Fig. 20 is a diagram illustrating automatic 
distribution using three types of important area 
extraction . 

DESCRIPTION OF THE EMBODIMENTS 

In a first embodiment, the fundamental 
structure of the present invention to be reduced in 
practice will be described, and in a second embodiment, 
the fundamental structure added with automatic 
distribution to operators will be described. 
[First Embodiment] 

The present invention will be described with 



reference to the accompanying drawing. Fig. 1 is a 
diagram showing the fundamental structure of the 
present invention. At a document input step 101, a 
document of a text format is input. This text document 
may be an e-mail, a document read from a paper document 
with an OCR equipment, or the like. Fig. 5 shows an 
example of a text document whose contents are 
represented by (-) excepting periods. 

Important parts for respective question 
contents are extracted from an input document . 

First, a processing area determination step 
102 is executed for an input document. The document is 
divided by using new paragraphs and periods as 
separators. Fig. 5 shows an example of a divided 
document . 

Next, an important area extraction step 103 
is executed.
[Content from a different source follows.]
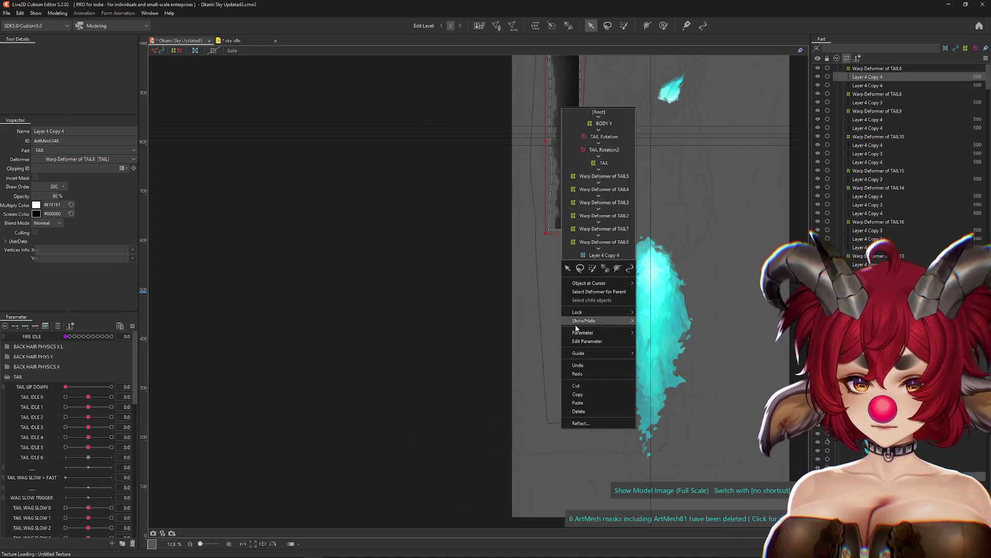
click(587, 421)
The sentence in each area divided by the 
processing area determination step 102 is checked 
whether it is important or unimportant, in accordance 
with question document sets for respective reply 
examples and corresponding reply example keyword 
frequency information (e.g., 1104, 1105, 1106) shown in 
Fig. 11, and important area sets and unimportant area 
sets and corresponding important part keyword frequency 
information (1201) and unimportant part keyword 
frequency information (1202) shown in Fig. 12. 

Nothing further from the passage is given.